Randy Rundle was on his way to get lunch with his wife and two of his three children when his oldest son, Matt, looked out the window and saw quite a surprise.
The surprise was not the 15-foot rooster that stands guard outside Carl’s Bakery in East Peoria — he had seen that before. The surprise was the man standing by the rooster.
“We were just driving by when my son looked out the window and said, ‘Hey, there’s the cake dude,’” Rundle, of East Peoria, said. “It was the most random thing.”
The “cake dude,” also known as Duff Goldman of the Food Network’s Ace of Cakes, was in the midst of a two-week-long road trip with a group of about 10 cast and crew members from the show. They made a quick stop in East Peoria June 15, especially to see the rooster.
“Nobody knows Carl’s, but everybody knows that chicken,” said Carla Armstrong, who runs Carl’s with help from her husband, Dave Armstrong, and mother, Edna Weber. Armstrong added that although the statue is actually a rooster, many, herself included, refer to it as a chicken.
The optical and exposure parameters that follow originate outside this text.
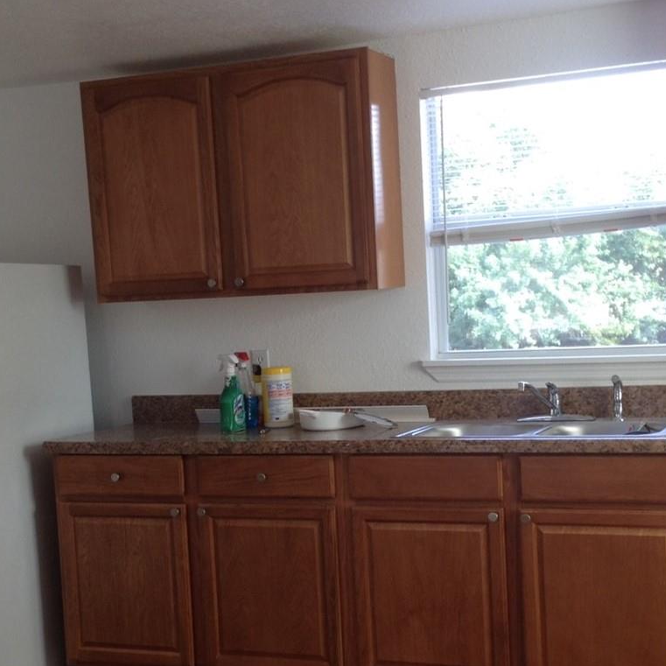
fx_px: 1415
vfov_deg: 26.4
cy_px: 424
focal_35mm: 65
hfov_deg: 26.5
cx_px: 300
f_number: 2.4
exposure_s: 1/60
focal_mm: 4.28
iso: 50
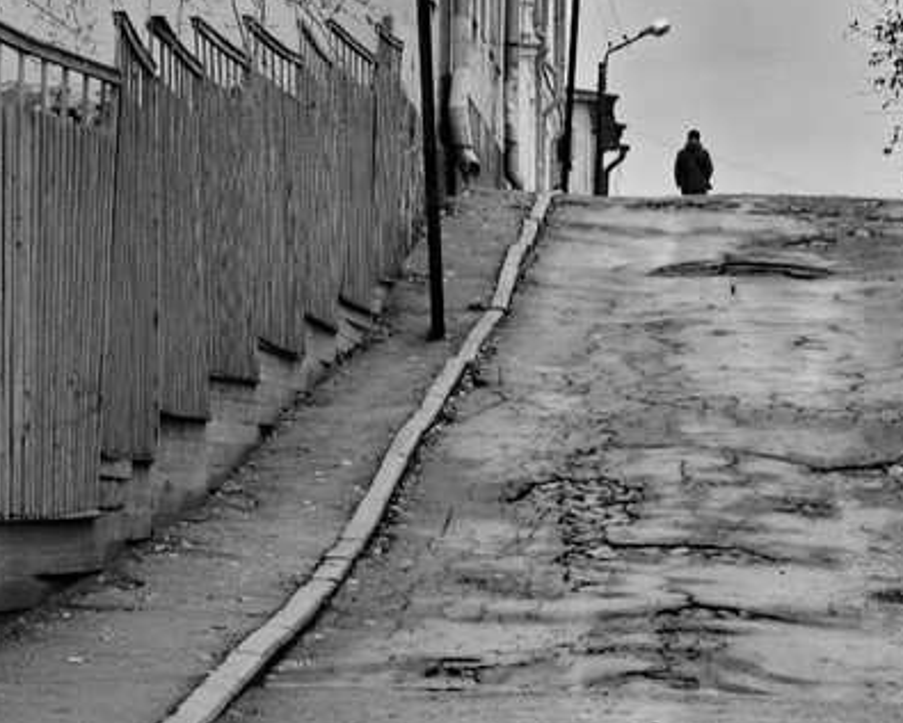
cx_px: 704
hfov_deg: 10.9
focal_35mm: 176
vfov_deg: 8.8
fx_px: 4705
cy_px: 160
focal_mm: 55
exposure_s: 1/13
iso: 100
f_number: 5.6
Ace of Cakes is a reality show that takes place in Goldman’s Baltimore-based bakery, Charm City Cakes. A blog, which can be found at charmcitycakes.com/blog, kept by Charm City Cake’s general manager, Mary Alice Yeskey, details the road trip.
“They will be stopping in many places all over the country,” Yeskey writes. “It’s all open road as they venture to Texas, Illinois, Charlotte and back.”
Armstrong said she received a call at about 11:30 June 15 from a representative from Ace of Cakes asking if a crew could come to the bakery and film.
“I really thought it was a joke,” Armstrong said. “He said, ‘We just want to see your pastries and get a look at your chicken.’”
And so they did.
Armstrong said the crew spent about 45 minutes at Carl’s. During that time, they took pictures of the chicken, bought rolls and ate them. They also spoke with customers and filmed for an episode of Ace of Cakes that is scheduled to air in about three months. Armstrong said they ate lunch, which included tenderloins, a sandwich that is not commonly served outside of the Midwest.
“One guy said he’d never had a sandwich so big and so good,” Armstrong said.